Recently my friend Daren met a West Texas cotton farmer at a meeting in Chicago and was impressed with her Facebook page where she’s taking people through a year of growing dryland cotton on the edge of the Chihuahuan Desert through her Facebook page — Kissed a Farmer. What came next? Obviously he had to introduce us! Now that I’ve connected to Suzie Wilde online, I’m trying to figure out whether I’ve met her and her husband Daniel. Afterall, the cotton industry is pretty small. The Wildes live in San Angelo (that’s in West Central Texas) and farm cotton, wheat and milo. Daniel has been growing cotton for 40 years and comes from a long line of Texas cotton farmers. Suzie is the daughter of a second generation cotton ginner from the southern Rolling Plains of Texas. Here’s a bit of her story and you really should like the Kissed a Farmer Facebook page so you can follow it throughout the year. (Since I wrote this post, Suzie started a Kissed a Farmer blog telling the story of their cotton farm.)

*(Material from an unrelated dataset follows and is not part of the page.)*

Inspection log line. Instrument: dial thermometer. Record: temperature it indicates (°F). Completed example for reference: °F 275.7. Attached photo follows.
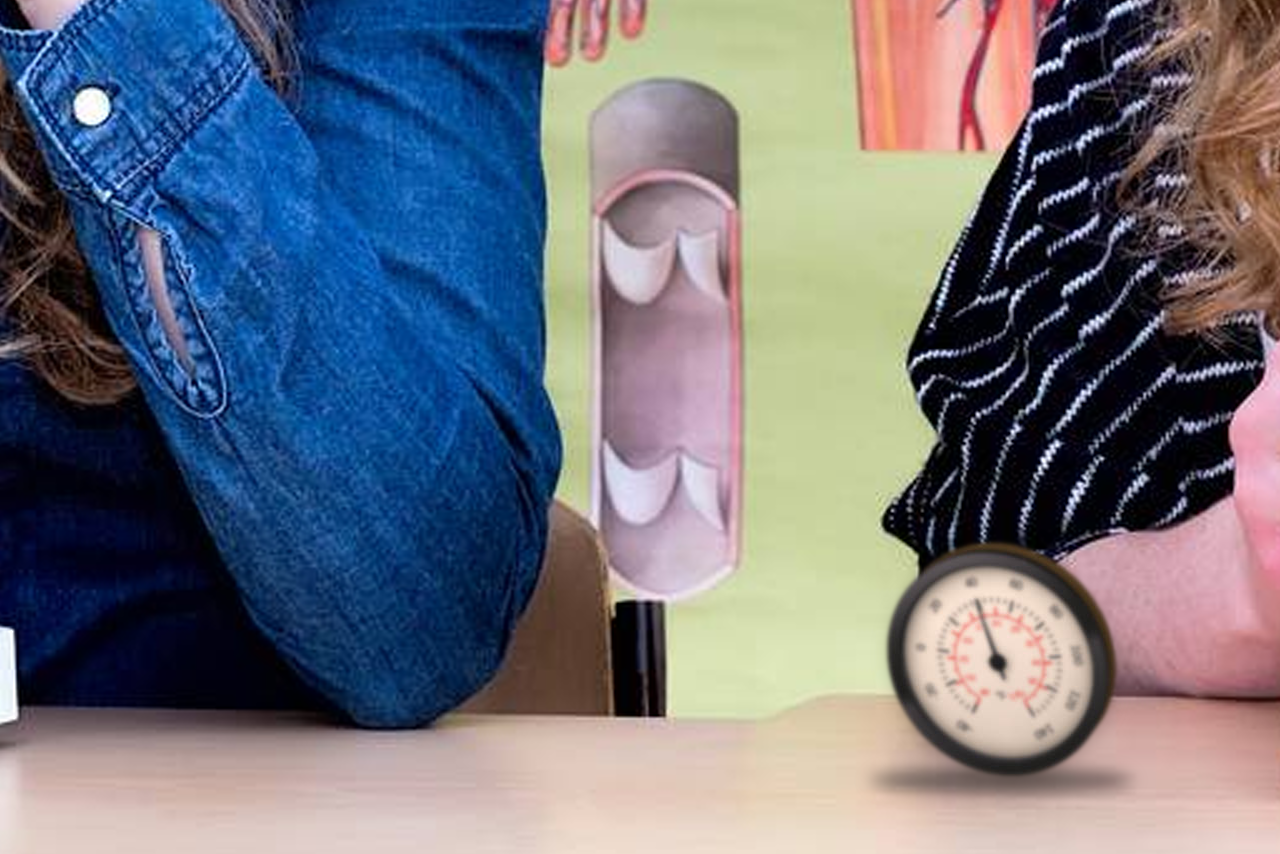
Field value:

If I ever write my autobiography, the first line will be, “My earliest memory is of cotton.” My playpen was in the front room of a cotton gin office. I knew the farmers who brought their cotton to my dad’s gin so well that I thought of all of them as my “uncles.” I always loved the clink-clank sound made by the big black weights of the old manual scale when a trailer load of cotton pulled over the deck. When I heard that sound, I knew one of my “uncles” was about to come in and if I was lucky, they would buy a 5 cent soft drink in a thick green glass bottle from the old red soda machine and give me the first sip.
Being the daughter of a second generation cotton ginner, and now married to a multi-generational cotton farmer, I consider the excitement of that first load of cotton as the beginning of the best time of the year, time to harvest cotton! The local newspapers will run a little story each year of the farmer who harvests the first bale of cotton in the county, sometimes with a photo of the farmer and ginner standing with the actual bale of cotton.
Somewhere in my old photo albums are a couple of those yellowing newspaper clippings of my smiling dad standing beside one of his smiling customers with that coveted first bale of the year. The black and white photos from back in the 50’s and 60’s of proud, smiling farmers and ginners with their first bales line the wall of a steakhouse that now occupies the hull of an old cotton gin not far from here. I stop there every chance I get just to reminisce.
I love to ride along with my husband and watch the basket of the cotton harvester fill up with that beautiful, fluffy white fiber for the first time each year. We may not have the first bale in the county, but the smiles in our field are just as big as the ones in those old black and white photos when our first basket gets full.
My seasons are not marked by a calendar, but by watching all the different colors that paint across the fields of cotton throughout the year. Bright crayon green as it peeks up out of the ground in the spring. Soft butter yellow flowers that turn baby girl pink, then just briefly a gem stone purple before falling off as it produces the boll in the summer. Deep olive green and rusty red leaves as fall approaches. Crispy brown and bridal gown white as the bolls pop open to dry in the sunshine, waiting for the best time of the year, time to harvest cotton. I have been wrapped in the the fabric of our lives quite literally my entire life, and what a beautiful, colorful life it is.